Cost Estimation Methods

Level: Intermediate Module: Cost Terms & Cost Behavior 7 min read Lesson 7 of 67

Overview

What you’ll learn: The high-low method for estimating cost functions, simple regression analysis, interpreting R-squared, choosing between estimation methods, and the data requirements for reliable cost estimation.
Prerequisites: Lesson 6 — Determining How Costs Behave
Estimated reading time: 20 minutes

Introduction

The Grand Historian records: In Lesson 6, we surveyed the landscape of cost estimation — the industrial engineering method, account analysis, and the scatter plot. Each has its merits, but each also has a fatal flaw: subjectivity. Two analysts examining the same scatter plot may draw different lines and arrive at different cost functions. The management accountant who presents subjective estimates to the CFO had better have an excellent explanation — or an updated resume.

This lesson introduces two quantitative methods that replace human judgment with mathematical precision. The high-low method offers quick-and-dirty estimation using only two data points. Regression analysis offers rigorous, statistically defensible estimation using all available data points. Together, they form the quantitative backbone of cost estimation. The high-low method is the cavalry scout — fast but imprecise. Regression is the siege artillery — slower to deploy but devastatingly accurate.

The High-Low Method

The high-low method estimates the variable and fixed components of a mixed cost using only the highest and lowest activity observations in the dataset. It draws a straight line between the two extreme points.

Step-by-Step Process

Given the following monthly maintenance cost data:

Month	Machine Hours (X)	Maintenance Cost (Y)
January	1,500	$10,200
February	2,000	$12,400
March	2,500	$13,800
April	3,000	$16,200
May	3,500	$17,600
June	4,000	$19,800

Step 1: Identify the highest and lowest activity levels:

Highest: June — 4,000 machine hours, $19,800
Lowest: January — 1,500 machine hours, $10,200

Step 2: Calculate the variable cost per unit of activity (the slope):

b = (Y_high – Y_low) / (X_high – X_low) = ($19,800 – $10,200) / (4,000 – 1,500) = $9,600 / 2,500 = $3.84 per machine hour

Step 3: Calculate the fixed cost component (the y-intercept):

a = Y_high – b(X_high) = $19,800 – $3.84(4,000) = $19,800 – $15,360 = $4,440

Step 4: Write the cost function:

Y = $4,440 + $3.84X

Advantages of the High-Low Method

Simple, fast, requires no special software — a calculator suffices
Easy to understand and explain to non-accountants
Useful for quick preliminary estimates

Limitations of the High-Low Method

Uses only two data points: All other observations are ignored. If the two extreme points happen to be outliers, the estimate will be severely distorted.
Sensitive to outliers: A single unusual month at the high or low end can skew the entire cost function.
No measure of goodness of fit: Unlike regression, there is no R-squared or statistical test to evaluate accuracy.
Ignores the pattern: The relationship suggested by the middle observations is completely ignored.

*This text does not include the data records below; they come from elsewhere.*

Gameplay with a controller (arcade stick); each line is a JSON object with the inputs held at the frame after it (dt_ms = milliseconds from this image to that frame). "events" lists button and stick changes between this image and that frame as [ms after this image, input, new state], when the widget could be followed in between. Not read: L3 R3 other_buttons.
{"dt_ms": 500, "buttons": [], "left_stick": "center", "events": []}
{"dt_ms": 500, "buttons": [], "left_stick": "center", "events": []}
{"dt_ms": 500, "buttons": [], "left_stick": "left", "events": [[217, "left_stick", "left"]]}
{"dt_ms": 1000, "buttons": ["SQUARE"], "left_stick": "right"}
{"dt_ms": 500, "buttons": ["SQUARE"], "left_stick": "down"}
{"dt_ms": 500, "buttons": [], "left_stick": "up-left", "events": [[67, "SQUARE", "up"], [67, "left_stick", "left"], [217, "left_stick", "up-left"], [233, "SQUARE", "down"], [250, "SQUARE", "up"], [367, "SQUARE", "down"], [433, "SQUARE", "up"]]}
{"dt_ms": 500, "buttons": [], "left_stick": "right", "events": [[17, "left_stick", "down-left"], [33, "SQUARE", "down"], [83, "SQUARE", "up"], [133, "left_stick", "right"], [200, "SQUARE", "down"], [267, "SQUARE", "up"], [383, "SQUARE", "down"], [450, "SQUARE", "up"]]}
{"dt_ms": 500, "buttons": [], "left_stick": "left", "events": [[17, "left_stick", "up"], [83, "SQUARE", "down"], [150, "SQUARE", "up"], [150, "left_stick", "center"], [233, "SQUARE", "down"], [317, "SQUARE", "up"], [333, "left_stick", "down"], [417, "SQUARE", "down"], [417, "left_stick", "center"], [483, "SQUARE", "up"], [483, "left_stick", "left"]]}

The high-low method is acceptable for quick estimates and exam problems, but in professional practice, regression analysis is almost always preferred.

Regression Analysis

Regression analysis is a statistical method that fits a line to the data by minimizing the sum of squared differences between the actual and predicted values. It uses all data points, not just two, and provides statistical measures of the quality of the fit.

Simple Linear Regression

Simple linear regression estimates the equation Y = a + bX where:

Y = dependent variable (total cost)
a = intercept (estimated fixed cost)
b = slope (estimated variable cost per unit of activity)
X = independent variable (cost driver / activity level)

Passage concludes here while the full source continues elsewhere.